Did they get it right? No. Robertson’s near triple-double average and the fact that his Cincinnati Royals won seven more games than Chamberlain’s Warriors (55 to 48) clearly persuaded the voters. But Chamberlain accounted for the second-most wins in NBA history, so how could anyone else have been more valuable to his team?
3. Kareem Abdul-Jabbar, 1972-73
Stats: 30.2 points, 16.1 rebounds, 5.0 assists, 21.9 win shares
Winner: Dave Cowens (20.5 points, 16.2 rebounds, 4.1 assists, 12.0 win shares)
Abdul-Jabbar dominated the NBA immediately as a rookie in 1969 and didn’t stop until almost 1990. But his 1972-73 season was one of his best. His averages were great, of course, but what stood out were the 21.9 win shares, good for seventh on the all-time single-season list.

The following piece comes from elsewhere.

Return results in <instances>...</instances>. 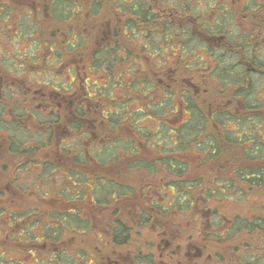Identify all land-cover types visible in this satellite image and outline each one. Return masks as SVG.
Segmentation results:
<instances>
[{"label": "flooded vegetation", "instance_id": "obj_1", "mask_svg": "<svg viewBox=\"0 0 264 264\" xmlns=\"http://www.w3.org/2000/svg\"><path fill=\"white\" fill-rule=\"evenodd\" d=\"M0 31V264H264L226 214L264 169V0H0Z\"/></svg>", "mask_w": 264, "mask_h": 264}, {"label": "trees", "instance_id": "obj_2", "mask_svg": "<svg viewBox=\"0 0 264 264\" xmlns=\"http://www.w3.org/2000/svg\"><path fill=\"white\" fill-rule=\"evenodd\" d=\"M200 134L195 135L196 137L193 138L196 141V143H194V144H197L196 154H197L198 158H199V156H203V157L209 156L212 154V152H214V156H222V155L232 156L231 154H234V153L230 152V149L211 148L210 146H208L206 141L201 142V140L203 139V135L202 134L200 135ZM187 138H188V140L187 139L186 140L184 139V140L188 143V142H190L189 136ZM182 140H183V138H182ZM202 145H203V148L201 147ZM237 150L238 149H232L233 152H235ZM234 155H237V153H235ZM253 159H255V158L250 159L246 155L245 158L243 160H241V166L243 169L239 170L238 175H236L235 182L237 183V186L240 187V189H243L244 192H246V194L244 195V200L246 199L245 202H248V198L255 196V194L257 193V195L260 198V207L258 209V214H256V215H254V214L244 215V217H243L244 220H236V221H243L244 222L243 230L246 231V235H247V233H251L250 235L252 236L253 233L256 232V229H258L261 232L260 236H257L258 237L257 244L256 243L253 244V242L251 241L252 243L249 244V246L255 247L253 250L263 253L264 252V172H263L264 169H261V176L259 179L255 176H253L254 169H255V166L252 162ZM261 160L263 161L264 159L262 158ZM205 161H206V159H205ZM198 166H200L199 163L197 164V167ZM204 167H205V165L201 164V166L195 170V175H194L197 179L198 189H199L200 193H201V188H202V190L204 188H205L204 190H206V187H207L204 184L205 183L204 182L205 177H203L205 175L204 174V170H205ZM249 188H250V191H249ZM204 190H203V192H205ZM6 214H8V213H6ZM20 214H23V213H20ZM235 219H237V218H235ZM245 237H247V236H245ZM18 244L20 246V250L25 251L26 248L28 249V246H30V241L29 240L28 241L21 240L20 242H18ZM11 262H9L8 260H5L4 264H10V263L11 264H22L19 261H15V263H13V261H11ZM41 264H45V263L42 262Z\"/></svg>", "mask_w": 264, "mask_h": 264}, {"label": "rangeland", "instance_id": "obj_3", "mask_svg": "<svg viewBox=\"0 0 264 264\" xmlns=\"http://www.w3.org/2000/svg\"><path fill=\"white\" fill-rule=\"evenodd\" d=\"M1 32L2 31H0V34H1ZM10 44L11 43L10 42H7L6 39L0 37L1 50H4L7 54H11L14 51V50L8 51L9 49H15V47L13 48V45L11 47ZM259 87L262 90L264 88V82H261L259 84ZM195 134L196 135H199L200 133L197 132ZM182 137L185 140L186 139L188 140V138H187L188 137V133L187 132H184L183 135H182ZM201 147L203 148V145ZM230 203H232V201ZM257 203H258V200L255 198V196L254 197H251V199L248 202H245V204L241 205L240 208H237V207L228 208V210L226 211V214L229 215V217H232L233 214H238V215H250V214H254V215H256V214H258V209H259ZM64 206H66V205H64ZM58 215H60V214H58ZM4 251H10V252H12L11 255H14L13 253H16V256H12V257L17 258L18 260L21 259V257L17 253V251H19V250L18 249H15L13 247V244H12L11 241L9 242V247H5V250Z\"/></svg>", "mask_w": 264, "mask_h": 264}]
</instances>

Did they get it right? Oh dear. This could be the most egregious MVP snub of all time. Cowens was clearly given the award in part because the
won 68 games, the second-highest total in NBA history at that point. But it’s not like Kareem’s Bucks were mediocre — they won 60 games and won their division. In addition to victories in every statistical category, Abdul-Jabbar nearly doubled Cowens’ win shares, and demolished him in field goal percentage, 55 percent to 45 percent. Kareem had won the MVP two years in a row prior to that season, so the only logical explanation is that voters didn’t want to give it to him three straight years. He was third in first-place votes, behind Cowens and Tiny Archibald.

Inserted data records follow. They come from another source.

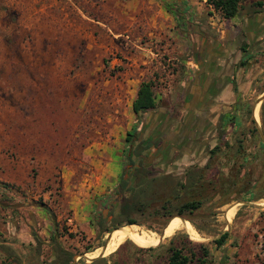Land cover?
I'll list each match as a JSON object with an SVG mask.
<instances>
[{
    "label": "rangeland",
    "instance_id": "obj_1",
    "mask_svg": "<svg viewBox=\"0 0 264 264\" xmlns=\"http://www.w3.org/2000/svg\"><path fill=\"white\" fill-rule=\"evenodd\" d=\"M150 1L0 0V182L18 191L6 192L13 200L0 205V260L61 264L70 257L71 264L102 258L106 264H166L165 248L174 239L196 252L206 245L211 264H220L223 257L229 264H264V192L257 201L221 206L222 199L210 200L206 191L200 209L179 216L178 207L188 199L177 184L183 177L168 176L153 181L125 211L114 210L110 220L98 216L97 198L112 199L128 168L126 135L136 127L131 104L138 83L153 73L179 69L163 53L167 44L173 45L175 34L169 30L174 23L151 27ZM162 1L164 10L173 4ZM257 74L256 91L243 102L242 118L249 124L238 135L241 141H231L232 146L241 142L240 152L222 162L232 177L246 157L252 183L262 179L258 185L264 189L262 160H254V136L264 143V94L252 111L258 126L253 136L247 114L264 89V71ZM162 79L158 84L166 87L167 79ZM231 205L227 219L224 212ZM170 215L186 222L173 229L179 220H169ZM82 216L87 232L79 227ZM129 225H135L131 234L116 243H107L116 232L98 231ZM224 232L229 236L217 249L212 241ZM131 240L159 245L137 252L141 247ZM104 251L107 255H101Z\"/></svg>",
    "mask_w": 264,
    "mask_h": 264
},
{
    "label": "crops",
    "instance_id": "obj_2",
    "mask_svg": "<svg viewBox=\"0 0 264 264\" xmlns=\"http://www.w3.org/2000/svg\"><path fill=\"white\" fill-rule=\"evenodd\" d=\"M205 1L173 0L179 19L158 0L149 2L151 27L163 29L167 22L174 23L169 30L175 34L173 45L167 44L163 53L182 70L149 76L157 86L156 107L135 115L136 127L126 141L130 146L128 168L114 188L117 194L112 199L97 198L100 207L96 211L103 220H110L114 210L125 211L124 207L143 196L153 181L164 177L182 176L181 183L177 179L181 189L189 182L217 184L219 177H227L222 158L238 152V143L232 146L231 141L240 139L238 135L242 137V129L249 124L242 118L246 110L243 102L248 92L256 91L258 71H264V0H246L230 20L209 16L211 10ZM257 1L263 6L255 7ZM242 62L244 66H240ZM162 78L167 79L166 87L158 84ZM263 94L264 89L257 93L249 118L256 129L252 111L262 102L257 98ZM215 198L220 196L210 200ZM80 219L79 227L87 232L85 216Z\"/></svg>",
    "mask_w": 264,
    "mask_h": 264
},
{
    "label": "trees",
    "instance_id": "obj_3",
    "mask_svg": "<svg viewBox=\"0 0 264 264\" xmlns=\"http://www.w3.org/2000/svg\"><path fill=\"white\" fill-rule=\"evenodd\" d=\"M246 0H206L205 4L207 7L210 8V12H208L209 16L217 15L221 20H230L234 18L238 12L240 11L242 5L244 4ZM255 7H262L263 4L260 1H257L253 4ZM166 11L170 13L175 18L179 19L178 12L176 10V5L170 4L166 6ZM245 64L242 62L240 66H244ZM180 71L182 70L180 66H178ZM155 87L156 82L153 79L144 80L142 81L137 89L136 97L132 101L131 104V111L134 115L139 116L141 114H144L148 111L153 110L156 107V94H155ZM248 116H251V110L247 111ZM251 124L253 128L249 130V133L251 136H253V132L257 134V129L254 126V121H251ZM129 134H127V137ZM126 141L129 142L128 138H126ZM254 142L258 143V153L255 155L256 161L262 160V168L264 171V143L254 136ZM241 142L238 141V149L239 151V144ZM263 154V156H262ZM251 164L247 162L246 157L242 158L241 164L238 167V170L236 171V175L229 177L227 176L224 180H219L218 183H212L207 180H202L201 182H189L186 183L185 186H182V190H185V195L188 197V199L183 202L177 209V215L182 216L185 214L192 215L195 211L200 209L204 203V201L207 198V194L205 195V192L208 191L211 194V198L219 195L222 199V205H225L226 203L232 202V201H242V200H249V201H257L262 198V194L264 192L263 187L258 185V183H262L260 179H256L253 183L251 180V173L253 170H251ZM263 184V183H262ZM17 188L14 185L0 182V205L1 203H4L5 201H12L13 197L6 195V192L14 191L18 193L16 190ZM5 194V196L3 195ZM4 197H3V196ZM166 205L169 204V201L166 200ZM43 211L52 218V214L49 212L48 208L46 206H42ZM124 206L121 207V209ZM235 205H231L226 209L224 213H226L225 218H230L233 212ZM124 208H128V206H125ZM162 210L166 211L168 210L167 207H162ZM174 216L170 215L169 220H171ZM174 221L179 220V218H173ZM172 219V220H173ZM186 221L179 220L177 221L173 229L181 224L185 223ZM130 224H133L134 222H129ZM135 225H129V226H123L118 229L112 228V229H105L101 230V233H108V232H116L111 233L108 238V242H112L115 238H117L122 233L127 232L130 230V228L134 227ZM116 229V230H115ZM114 230V231H113ZM172 231V230H169ZM229 236L228 232H224L220 235L219 238L212 241V244L217 248L221 249L223 245L225 244L227 238ZM193 237V236H192ZM166 239V238H162ZM156 242H162L158 238L153 239ZM136 246L141 248H136L137 252H147V251H154L157 249V244L154 241L151 240H131ZM106 245V244H105ZM126 243L120 245L115 252L112 250L111 256L119 254L125 247ZM156 247V248H155ZM147 248V249H143ZM160 247H158L159 249ZM113 252V253H112ZM165 263L166 264H211L212 261L210 259L211 255L209 252V249L206 245L200 244L198 252L194 250H187L185 246L179 245L177 242L172 239L169 243V246L165 248ZM101 255H107V252L104 251ZM72 259L70 257H67L65 260L61 261V264H71ZM0 264H15V262L11 259H2L0 260ZM91 264H106L105 258L98 259L93 261ZM118 264V263H117ZM220 264H229V258L223 257Z\"/></svg>",
    "mask_w": 264,
    "mask_h": 264
},
{
    "label": "bare ground",
    "instance_id": "obj_4",
    "mask_svg": "<svg viewBox=\"0 0 264 264\" xmlns=\"http://www.w3.org/2000/svg\"><path fill=\"white\" fill-rule=\"evenodd\" d=\"M131 234V232H125V233H122L121 235H119L117 238H115L112 242H115V241H117L118 239H121V238H124L125 236H128V235H130ZM112 242H110V243H112ZM116 243V242H115ZM111 248V247H110Z\"/></svg>",
    "mask_w": 264,
    "mask_h": 264
},
{
    "label": "built area",
    "instance_id": "obj_5",
    "mask_svg": "<svg viewBox=\"0 0 264 264\" xmlns=\"http://www.w3.org/2000/svg\"><path fill=\"white\" fill-rule=\"evenodd\" d=\"M180 69H177V70H175L174 72H172V73H175V72H177V71H179Z\"/></svg>",
    "mask_w": 264,
    "mask_h": 264
},
{
    "label": "water",
    "instance_id": "obj_6",
    "mask_svg": "<svg viewBox=\"0 0 264 264\" xmlns=\"http://www.w3.org/2000/svg\"><path fill=\"white\" fill-rule=\"evenodd\" d=\"M105 247V246H104Z\"/></svg>",
    "mask_w": 264,
    "mask_h": 264
}]
</instances>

2. Oscar Robertson, 1961-62 Cincinnati Royals
Stats: 30.8 points, 12.5 rebounds, 11.4 assists, 15.6 win shares
Winner: Bill Russell (18.9 points, 23.6 rebounds, 4.5 assists, 15.5 win shares)
Robertson long held the distinction of being the only player to average a triple-double for an entire NBA season, but Russell Westbrook joined him this year. Robertson also held the record for the most triple-doubles in a season with 41 … but Westbrook broke that one as well. Still, the Big O had one of the most impressive statistical seasons in NBA history. Teams averaged far more points back then (118.8 in 1961-62 compared to 105.6 in 2016-17), leading to more shot attempts, which ultimately leads to more rebounds and assists. But even with the inflated stats, nobody had ever done what Robertson accomplished, so that counts for something.

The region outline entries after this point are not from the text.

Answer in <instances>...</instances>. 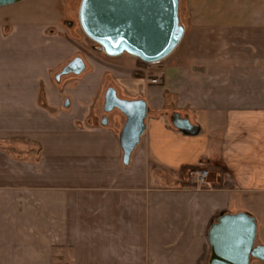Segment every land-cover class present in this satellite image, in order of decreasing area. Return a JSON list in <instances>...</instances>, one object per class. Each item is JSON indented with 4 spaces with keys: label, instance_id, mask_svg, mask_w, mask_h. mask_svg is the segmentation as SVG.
Here are the masks:
<instances>
[{
    "label": "crops",
    "instance_id": "crops-1",
    "mask_svg": "<svg viewBox=\"0 0 264 264\" xmlns=\"http://www.w3.org/2000/svg\"><path fill=\"white\" fill-rule=\"evenodd\" d=\"M184 1L154 83L122 87L147 107L127 166L123 115L92 117L113 71L99 50L67 79L83 49L61 27L0 25V264H207L220 214L264 226V0Z\"/></svg>",
    "mask_w": 264,
    "mask_h": 264
},
{
    "label": "water",
    "instance_id": "water-1",
    "mask_svg": "<svg viewBox=\"0 0 264 264\" xmlns=\"http://www.w3.org/2000/svg\"><path fill=\"white\" fill-rule=\"evenodd\" d=\"M24 0H0V7ZM180 0H81L78 21L81 30L99 45V51L115 57L127 53L141 62L154 64L169 56L179 45L184 28L179 21ZM84 62L76 58L63 74H80ZM120 112L125 121L118 139L122 164L127 166L131 154L145 130L146 103L141 99L118 97L114 88L104 93V113ZM172 122L191 129L178 115ZM106 118L101 122L106 125ZM257 224L246 212L222 213L207 230L210 256L207 264H264V245H256Z\"/></svg>",
    "mask_w": 264,
    "mask_h": 264
},
{
    "label": "rangeland",
    "instance_id": "rangeland-1",
    "mask_svg": "<svg viewBox=\"0 0 264 264\" xmlns=\"http://www.w3.org/2000/svg\"><path fill=\"white\" fill-rule=\"evenodd\" d=\"M81 0H24L12 5L0 7V25L4 27V30L17 25H33V26H59L67 34L68 40L73 42L76 46L82 47V54H77L78 57L85 59L87 57L94 59L98 56L97 52L99 45L91 41L80 28L78 21V9ZM185 10L186 5L184 0H180L179 3V21L183 25L185 23ZM70 23V25H68ZM99 56L95 58L109 69H113L112 72L106 74L102 95L108 88H114L120 98L122 97V87H133L134 83L138 79H146L147 84L149 81H154L157 78L158 66L165 64L168 59L162 61L163 63H154L148 66H142L138 64L137 59L133 56L123 53L115 57H106L101 51ZM103 59V62L101 61ZM112 74V76H111ZM68 78H73L67 75ZM154 83V82H153ZM122 95V96H121ZM112 113H104L101 106H96L92 111V117L99 121V118L103 116L107 117L108 123L111 121ZM195 170V169H194ZM193 171V170H192ZM210 178V176H209ZM260 211L264 212V203L259 204ZM254 217V216H253ZM264 220V215H263ZM261 222V221H260ZM260 222L256 220L257 224V237L256 245H264V226L260 225ZM71 249V248H67ZM250 264H262L258 261H252Z\"/></svg>",
    "mask_w": 264,
    "mask_h": 264
},
{
    "label": "built area",
    "instance_id": "built-area-1",
    "mask_svg": "<svg viewBox=\"0 0 264 264\" xmlns=\"http://www.w3.org/2000/svg\"><path fill=\"white\" fill-rule=\"evenodd\" d=\"M189 180L197 189L208 186V172L204 169H195L190 172Z\"/></svg>",
    "mask_w": 264,
    "mask_h": 264
},
{
    "label": "flooded vegetation",
    "instance_id": "flooded-vegetation-1",
    "mask_svg": "<svg viewBox=\"0 0 264 264\" xmlns=\"http://www.w3.org/2000/svg\"><path fill=\"white\" fill-rule=\"evenodd\" d=\"M68 25H70V23H68ZM76 58H77V56H75V57L71 58L70 60H68V61L66 62V64H65L64 66H62V68H61V70H60V72H59L58 75L61 76V75L74 74V73H72V72L67 73V74H63V70H64V68H65L66 66H68L71 62H73ZM118 97H119V96H118ZM121 99H122V98H121ZM103 112H104V111H103ZM105 114H106V113H105ZM104 118L107 119L106 116H103V117L101 118V121H103Z\"/></svg>",
    "mask_w": 264,
    "mask_h": 264
},
{
    "label": "trees",
    "instance_id": "trees-1",
    "mask_svg": "<svg viewBox=\"0 0 264 264\" xmlns=\"http://www.w3.org/2000/svg\"><path fill=\"white\" fill-rule=\"evenodd\" d=\"M137 62H138V64H140V65H142V66H148V65H150V64H148V63L141 62V61L138 60V59H137Z\"/></svg>",
    "mask_w": 264,
    "mask_h": 264
}]
</instances>
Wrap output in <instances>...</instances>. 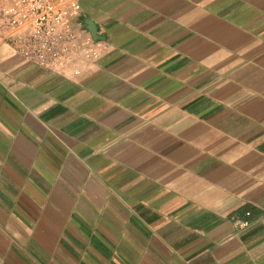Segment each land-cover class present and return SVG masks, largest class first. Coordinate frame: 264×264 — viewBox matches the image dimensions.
I'll return each instance as SVG.
<instances>
[{
    "label": "crops",
    "instance_id": "crops-1",
    "mask_svg": "<svg viewBox=\"0 0 264 264\" xmlns=\"http://www.w3.org/2000/svg\"><path fill=\"white\" fill-rule=\"evenodd\" d=\"M80 5L79 69L0 40V264H264V0Z\"/></svg>",
    "mask_w": 264,
    "mask_h": 264
},
{
    "label": "built area",
    "instance_id": "built-area-1",
    "mask_svg": "<svg viewBox=\"0 0 264 264\" xmlns=\"http://www.w3.org/2000/svg\"><path fill=\"white\" fill-rule=\"evenodd\" d=\"M80 26V0H0V40L44 70H76L97 55L102 41Z\"/></svg>",
    "mask_w": 264,
    "mask_h": 264
},
{
    "label": "water",
    "instance_id": "water-1",
    "mask_svg": "<svg viewBox=\"0 0 264 264\" xmlns=\"http://www.w3.org/2000/svg\"><path fill=\"white\" fill-rule=\"evenodd\" d=\"M87 28L91 31L94 38H97V39L101 38V36L96 33V27L93 23L88 22Z\"/></svg>",
    "mask_w": 264,
    "mask_h": 264
}]
</instances>
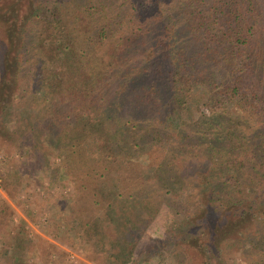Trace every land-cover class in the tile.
<instances>
[{
    "label": "trees",
    "instance_id": "obj_1",
    "mask_svg": "<svg viewBox=\"0 0 264 264\" xmlns=\"http://www.w3.org/2000/svg\"><path fill=\"white\" fill-rule=\"evenodd\" d=\"M4 148L62 157L96 264H264V0H0ZM13 210L0 264H27Z\"/></svg>",
    "mask_w": 264,
    "mask_h": 264
},
{
    "label": "rangeland",
    "instance_id": "obj_2",
    "mask_svg": "<svg viewBox=\"0 0 264 264\" xmlns=\"http://www.w3.org/2000/svg\"><path fill=\"white\" fill-rule=\"evenodd\" d=\"M34 162L36 168L41 164L36 160ZM62 164V157L53 153L41 172L30 170L32 163L30 166L25 158L7 148L0 149V199H6L14 208V213L7 216L3 223L11 228L10 237L32 242V250L38 257L24 254L27 264H42L43 260L46 264H96L87 252L93 239L70 228L83 203L65 196L66 193L76 194V189L68 178L60 174ZM12 169L20 171L23 177L27 176V186L18 190L1 188V175ZM170 219L171 216L169 222ZM164 222L162 217L157 226H153L154 235L164 231L166 225L161 230ZM172 223L173 220L169 232L175 228ZM5 237L6 234L0 235V249L4 246ZM183 237L184 233L178 232L173 236V241H184ZM171 238L167 237L164 242L171 243ZM225 256L228 264H246L240 250H233ZM139 259L142 260L140 264H160L164 260L158 255L147 259L143 253H139ZM192 259V264H201L199 258Z\"/></svg>",
    "mask_w": 264,
    "mask_h": 264
},
{
    "label": "built area",
    "instance_id": "obj_3",
    "mask_svg": "<svg viewBox=\"0 0 264 264\" xmlns=\"http://www.w3.org/2000/svg\"><path fill=\"white\" fill-rule=\"evenodd\" d=\"M74 257V256H73Z\"/></svg>",
    "mask_w": 264,
    "mask_h": 264
}]
</instances>
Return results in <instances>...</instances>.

Did they get it right? No. Bill Russell shouldn’t have won the MVP, but Robertson shouldn’t have won either. Both had similar win shares, but were far inferior when compated to another candidate who had probably the best statistical season of all time …
1. Wilt Chamberlain, 1961-62 Philadelphia Warriors
Stats: 50.4 points (not a typo), 25.7 rebounds (also not a typo), 2.4 assists, 23.1 win shares
Winner: Bill Russell (18.9 points, 23.6 rebounds, 4.5 assists, 15.5 win shares)
The two biggest MVP snubs in NBA history both came in the same season. Wilt is the only player to average 50 points per game in an NBA season, and he only did it once — during the 1961-62 season. He finished second in the MVP voting, and actually only garnered the third-most first-place votes, behind Russell and Robertson. On the surface, Chamberlain’s lack of votes comes down to wins. Russell was the best player on a 60-win Celtics team that went on to win the title, while Chamberlain only led his team to 49 wins.
Did they get it right? That’s a big fat no. Wilt’s monumental advantage in win shares (the fourth-highest in a single season of all time) suggests that Chamberlain took what would otherwise be a mediocre team and led them to a 49-31 record. That, in addition to the historical averages should have been enough to win him the award.